## Aim of the exercise
Here are some records; return them all exactly.

[Structured page parsing data]
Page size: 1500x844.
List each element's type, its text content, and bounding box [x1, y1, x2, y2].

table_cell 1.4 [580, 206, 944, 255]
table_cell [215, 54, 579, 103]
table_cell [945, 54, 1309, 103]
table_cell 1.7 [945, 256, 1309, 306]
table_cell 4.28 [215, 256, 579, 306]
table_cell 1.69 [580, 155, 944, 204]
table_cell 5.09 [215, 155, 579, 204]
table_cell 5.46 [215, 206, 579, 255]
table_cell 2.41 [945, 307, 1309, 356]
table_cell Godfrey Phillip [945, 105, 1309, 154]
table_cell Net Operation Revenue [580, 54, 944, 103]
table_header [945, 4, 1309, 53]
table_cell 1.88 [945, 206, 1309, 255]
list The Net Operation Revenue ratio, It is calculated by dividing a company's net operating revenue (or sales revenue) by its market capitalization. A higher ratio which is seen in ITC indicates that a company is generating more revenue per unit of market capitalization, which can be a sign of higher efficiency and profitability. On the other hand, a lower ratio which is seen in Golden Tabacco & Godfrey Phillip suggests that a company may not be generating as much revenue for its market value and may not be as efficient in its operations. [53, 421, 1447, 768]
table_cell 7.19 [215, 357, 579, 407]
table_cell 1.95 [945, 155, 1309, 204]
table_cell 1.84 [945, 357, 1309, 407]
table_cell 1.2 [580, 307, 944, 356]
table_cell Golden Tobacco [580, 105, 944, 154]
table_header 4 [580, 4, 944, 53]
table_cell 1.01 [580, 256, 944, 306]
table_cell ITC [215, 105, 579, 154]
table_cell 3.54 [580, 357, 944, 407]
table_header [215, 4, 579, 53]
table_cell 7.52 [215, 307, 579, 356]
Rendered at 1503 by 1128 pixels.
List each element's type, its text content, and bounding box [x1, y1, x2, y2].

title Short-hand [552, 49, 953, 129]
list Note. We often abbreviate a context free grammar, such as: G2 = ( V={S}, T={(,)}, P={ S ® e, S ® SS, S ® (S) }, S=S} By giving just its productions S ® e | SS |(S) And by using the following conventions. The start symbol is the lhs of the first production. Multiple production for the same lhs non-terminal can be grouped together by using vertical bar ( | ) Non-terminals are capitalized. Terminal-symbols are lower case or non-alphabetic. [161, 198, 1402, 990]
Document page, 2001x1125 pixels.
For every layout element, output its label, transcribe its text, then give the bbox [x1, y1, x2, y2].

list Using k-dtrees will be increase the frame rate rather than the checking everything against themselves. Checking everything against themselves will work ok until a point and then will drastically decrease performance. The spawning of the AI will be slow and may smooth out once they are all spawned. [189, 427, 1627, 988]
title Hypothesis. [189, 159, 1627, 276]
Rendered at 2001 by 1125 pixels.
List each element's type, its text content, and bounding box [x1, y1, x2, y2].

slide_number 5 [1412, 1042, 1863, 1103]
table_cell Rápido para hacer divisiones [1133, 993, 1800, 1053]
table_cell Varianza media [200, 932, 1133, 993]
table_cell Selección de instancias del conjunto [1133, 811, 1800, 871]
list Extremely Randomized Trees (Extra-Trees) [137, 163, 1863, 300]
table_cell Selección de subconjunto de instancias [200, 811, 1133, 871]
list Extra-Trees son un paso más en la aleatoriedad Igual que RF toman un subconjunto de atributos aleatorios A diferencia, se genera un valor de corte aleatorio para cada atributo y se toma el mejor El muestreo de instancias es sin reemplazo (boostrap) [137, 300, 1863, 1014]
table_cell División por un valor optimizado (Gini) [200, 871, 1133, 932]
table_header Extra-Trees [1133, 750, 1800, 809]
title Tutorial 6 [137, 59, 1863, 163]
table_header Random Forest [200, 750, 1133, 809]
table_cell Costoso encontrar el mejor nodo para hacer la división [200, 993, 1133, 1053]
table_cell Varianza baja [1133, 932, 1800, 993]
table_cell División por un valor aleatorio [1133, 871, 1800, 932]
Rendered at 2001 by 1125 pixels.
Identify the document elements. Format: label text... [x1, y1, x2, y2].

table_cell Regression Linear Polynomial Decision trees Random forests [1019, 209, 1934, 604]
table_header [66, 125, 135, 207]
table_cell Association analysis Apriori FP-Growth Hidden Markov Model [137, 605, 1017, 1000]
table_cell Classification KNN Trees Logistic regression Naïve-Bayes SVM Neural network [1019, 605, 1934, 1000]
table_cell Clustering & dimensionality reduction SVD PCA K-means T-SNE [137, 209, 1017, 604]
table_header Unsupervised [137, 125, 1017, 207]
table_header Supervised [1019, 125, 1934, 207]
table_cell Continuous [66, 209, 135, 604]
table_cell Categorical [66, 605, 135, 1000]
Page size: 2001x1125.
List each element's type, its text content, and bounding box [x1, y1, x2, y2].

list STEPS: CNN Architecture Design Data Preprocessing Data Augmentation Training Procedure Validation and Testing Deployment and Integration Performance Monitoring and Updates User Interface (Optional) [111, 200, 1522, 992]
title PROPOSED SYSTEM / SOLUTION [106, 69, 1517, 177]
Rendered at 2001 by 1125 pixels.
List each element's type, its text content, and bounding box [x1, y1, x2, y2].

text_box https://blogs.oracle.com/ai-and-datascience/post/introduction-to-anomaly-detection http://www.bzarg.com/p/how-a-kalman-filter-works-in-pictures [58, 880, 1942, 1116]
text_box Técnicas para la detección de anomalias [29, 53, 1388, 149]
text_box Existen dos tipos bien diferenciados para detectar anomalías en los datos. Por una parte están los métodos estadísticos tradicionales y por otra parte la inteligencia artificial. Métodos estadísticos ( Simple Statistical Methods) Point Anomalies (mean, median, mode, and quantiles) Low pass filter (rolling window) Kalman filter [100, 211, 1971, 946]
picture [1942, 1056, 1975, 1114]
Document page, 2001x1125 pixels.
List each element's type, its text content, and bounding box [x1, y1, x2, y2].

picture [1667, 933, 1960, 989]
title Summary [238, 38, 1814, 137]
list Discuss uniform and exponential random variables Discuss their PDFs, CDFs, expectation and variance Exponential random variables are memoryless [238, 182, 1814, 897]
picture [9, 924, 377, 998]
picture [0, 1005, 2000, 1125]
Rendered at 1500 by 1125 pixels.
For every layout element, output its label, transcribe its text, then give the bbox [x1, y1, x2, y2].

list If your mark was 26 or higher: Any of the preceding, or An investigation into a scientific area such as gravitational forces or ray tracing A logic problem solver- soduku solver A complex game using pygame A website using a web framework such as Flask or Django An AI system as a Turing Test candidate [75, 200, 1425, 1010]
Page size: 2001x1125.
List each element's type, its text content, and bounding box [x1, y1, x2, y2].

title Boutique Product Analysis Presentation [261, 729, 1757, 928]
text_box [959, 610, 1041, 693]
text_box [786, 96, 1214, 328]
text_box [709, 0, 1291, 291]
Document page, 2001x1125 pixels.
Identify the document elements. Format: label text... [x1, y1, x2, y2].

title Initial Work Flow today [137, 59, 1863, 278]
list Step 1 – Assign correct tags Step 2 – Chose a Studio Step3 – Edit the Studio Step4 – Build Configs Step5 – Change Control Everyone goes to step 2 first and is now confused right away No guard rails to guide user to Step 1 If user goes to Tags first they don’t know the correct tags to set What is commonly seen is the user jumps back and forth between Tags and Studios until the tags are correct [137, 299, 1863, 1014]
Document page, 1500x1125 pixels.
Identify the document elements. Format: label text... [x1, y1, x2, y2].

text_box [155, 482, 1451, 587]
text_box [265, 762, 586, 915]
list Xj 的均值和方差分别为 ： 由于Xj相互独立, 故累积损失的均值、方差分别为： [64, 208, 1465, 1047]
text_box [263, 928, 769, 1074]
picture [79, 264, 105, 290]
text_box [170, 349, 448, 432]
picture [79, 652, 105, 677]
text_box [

## Response area
Page size: 1500x844.
List each element's type, its text content, and bounding box [x1, y1, x2, y2].

table_cell 1.4 [580, 206, 944, 255]
table_cell [215, 54, 579, 103]
table_cell [945, 54, 1309, 103]
table_cell 1.7 [945, 256, 1309, 306]
table_cell 4.28 [215, 256, 579, 306]
table_cell 1.69 [580, 155, 944, 204]
table_cell 5.09 [215, 155, 579, 204]
table_cell 5.46 [215, 206, 579, 255]
table_cell 2.41 [945, 307, 1309, 356]
table_cell Godfrey Phillip [945, 105, 1309, 154]
table_cell Net Operation Revenue [580, 54, 944, 103]
table_header [945, 4, 1309, 53]
table_cell 1.88 [945, 206, 1309, 255]
list The Net Operation Revenue ratio, It is calculated by dividing a company's net operating revenue (or sales revenue) by its market capitalization. A higher ratio which is seen in ITC indicates that a company is generating more revenue per unit of market capitalization, which can be a sign of higher efficiency and profitability. On the other hand, a lower ratio which is seen in Golden Tabacco & Godfrey Phillip suggests that a company may not be generating as much revenue for its market value and may not be as efficient in its operations. [53, 421, 1447, 768]
table_cell 7.19 [215, 357, 579, 407]
table_cell 1.95 [945, 155, 1309, 204]
table_cell 1.84 [945, 357, 1309, 407]
table_cell 1.2 [580, 307, 944, 356]
table_cell Golden Tobacco [580, 105, 944, 154]
table_header 4 [580, 4, 944, 53]
table_cell 1.01 [580, 256, 944, 306]
table_cell ITC [215, 105, 579, 154]
table_cell 3.54 [580, 357, 944, 407]
table_header [215, 4, 579, 53]
table_cell 7.52 [215, 307, 579, 356]
Rendered at 1503 by 1128 pixels.
List each element's type, its text content, and bounding box [x1, y1, x2, y2].

title Short-hand [552, 49, 953, 129]
list Note. We often abbreviate a context free grammar, such as: G2 = ( V={S}, T={(,)}, P={ S ® e, S ® SS, S ® (S) }, S=S} By giving just its productions S ® e | SS |(S) And by using the following conventions. The start symbol is the lhs of the first production. Multiple production for the same lhs non-terminal can be grouped together by using vertical bar ( | ) Non-terminals are capitalized. Terminal-symbols are lower case or non-alphabetic. [161, 198, 1402, 990]
Document page, 2001x1125 pixels.
For every layout element, output its label, transcribe its text, then give the bbox [x1, y1, x2, y2].

list Using k-dtrees will be increase the frame rate rather than the checking everything against themselves. Checking everything against themselves will work ok until a point and then will drastically decrease performance. The spawning of the AI will be slow and may smooth out once they are all spawned. [189, 427, 1627, 988]
title Hypothesis. [189, 159, 1627, 276]
Rendered at 2001 by 1125 pixels.
List each element's type, its text content, and bounding box [x1, y1, x2, y2].

slide_number 5 [1412, 1042, 1863, 1103]
table_cell Rápido para hacer divisiones [1133, 993, 1800, 1053]
table_cell Varianza media [200, 932, 1133, 993]
table_cell Selección de instancias del conjunto [1133, 811, 1800, 871]
list Extremely Randomized Trees (Extra-Trees) [137, 163, 1863, 300]
table_cell Selección de subconjunto de instancias [200, 811, 1133, 871]
list Extra-Trees son un paso más en la aleatoriedad Igual que RF toman un subconjunto de atributos aleatorios A diferencia, se genera un valor de corte aleatorio para cada atributo y se toma el mejor El muestreo de instancias es sin reemplazo (boostrap) [137, 300, 1863, 1014]
table_cell División por un valor optimizado (Gini) [200, 871, 1133, 932]
table_header Extra-Trees [1133, 750, 1800, 809]
title Tutorial 6 [137, 59, 1863, 163]
table_header Random Forest [200, 750, 1133, 809]
table_cell Costoso encontrar el mejor nodo para hacer la división [200, 993, 1133, 1053]
table_cell Varianza baja [1133, 932, 1800, 993]
table_cell División por un valor aleatorio [1133, 871, 1800, 932]
Rendered at 2001 by 1125 pixels.
Identify the document elements. Format: label text... [x1, y1, x2, y2].

table_cell Regression Linear Polynomial Decision trees Random forests [1019, 209, 1934, 604]
table_header [66, 125, 135, 207]
table_cell Association analysis Apriori FP-Growth Hidden Markov Model [137, 605, 1017, 1000]
table_cell Classification KNN Trees Logistic regression Naïve-Bayes SVM Neural network [1019, 605, 1934, 1000]
table_cell Clustering & dimensionality reduction SVD PCA K-means T-SNE [137, 209, 1017, 604]
table_header Unsupervised [137, 125, 1017, 207]
table_header Supervised [1019, 125, 1934, 207]
table_cell Continuous [66, 209, 135, 604]
table_cell Categorical [66, 605, 135, 1000]
Page size: 2001x1125.
List each element's type, its text content, and bounding box [x1, y1, x2, y2].

list STEPS: CNN Architecture Design Data Preprocessing Data Augmentation Training Procedure Validation and Testing Deployment and Integration Performance Monitoring and Updates User Interface (Optional) [111, 200, 1522, 992]
title PROPOSED SYSTEM / SOLUTION [106, 69, 1517, 177]
Rendered at 2001 by 1125 pixels.
List each element's type, its text content, and bounding box [x1, y1, x2, y2].

text_box https://blogs.oracle.com/ai-and-datascience/post/introduction-to-anomaly-detection http://www.bzarg.com/p/how-a-kalman-filter-works-in-pictures [58, 880, 1942, 1116]
text_box Técnicas para la detección de anomalias [29, 53, 1388, 149]
text_box Existen dos tipos bien diferenciados para detectar anomalías en los datos. Por una parte están los métodos estadísticos tradicionales y por otra parte la inteligencia artificial. Métodos estadísticos ( Simple Statistical Methods) Point Anomalies (mean, median, mode, and quantiles) Low pass filter (rolling window) Kalman filter [100, 211, 1971, 946]
picture [1942, 1056, 1975, 1114]
Document page, 2001x1125 pixels.
List each element's type, its text content, and bounding box [x1, y1, x2, y2].

picture [1667, 933, 1960, 989]
title Summary [238, 38, 1814, 137]
list Discuss uniform and exponential random variables Discuss their PDFs, CDFs, expectation and variance Exponential random variables are memoryless [238, 182, 1814, 897]
picture [9, 924, 377, 998]
picture [0, 1005, 2000, 1125]
Rendered at 1500 by 1125 pixels.
For every layout element, output its label, transcribe its text, then give the bbox [x1, y1, x2, y2].

list If your mark was 26 or higher: Any of the preceding, or An investigation into a scientific area such as gravitational forces or ray tracing A logic problem solver- soduku solver A complex game using pygame A website using a web framework such as Flask or Django An AI system as a Turing Test candidate [75, 200, 1425, 1010]
Page size: 2001x1125.
List each element's type, its text content, and bounding box [x1, y1, x2, y2].

title Boutique Product Analysis Presentation [261, 729, 1757, 928]
text_box [959, 610, 1041, 693]
text_box [786, 96, 1214, 328]
text_box [709, 0, 1291, 291]
Document page, 2001x1125 pixels.
Identify the document elements. Format: label text... [x1, y1, x2, y2].

title Initial Work Flow today [137, 59, 1863, 278]
list Step 1 – Assign correct tags Step 2 – Chose a Studio Step3 – Edit the Studio Step4 – Build Configs Step5 – Change Control Everyone goes to step 2 first and is now confused right away No guard rails to guide user to Step 1 If user goes to Tags first they don’t know the correct tags to set What is commonly seen is the user jumps back and forth between Tags and Studios until the tags are correct [137, 299, 1863, 1014]
Document page, 1500x1125 pixels.
Identify the document elements. Format: label text... [x1, y1, x2, y2].

text_box [155, 482, 1451, 587]
text_box [265, 762, 586, 915]
list Xj 的均值和方差分别为 ： 由于Xj相互独立, 故累积损失的均值、方差分别为： [64, 208, 1465, 1047]
text_box [263, 928, 769, 1074]
picture [79, 264, 105, 290]
text_box [170, 349, 448, 432]
picture [79, 652, 105, 677]
text_box [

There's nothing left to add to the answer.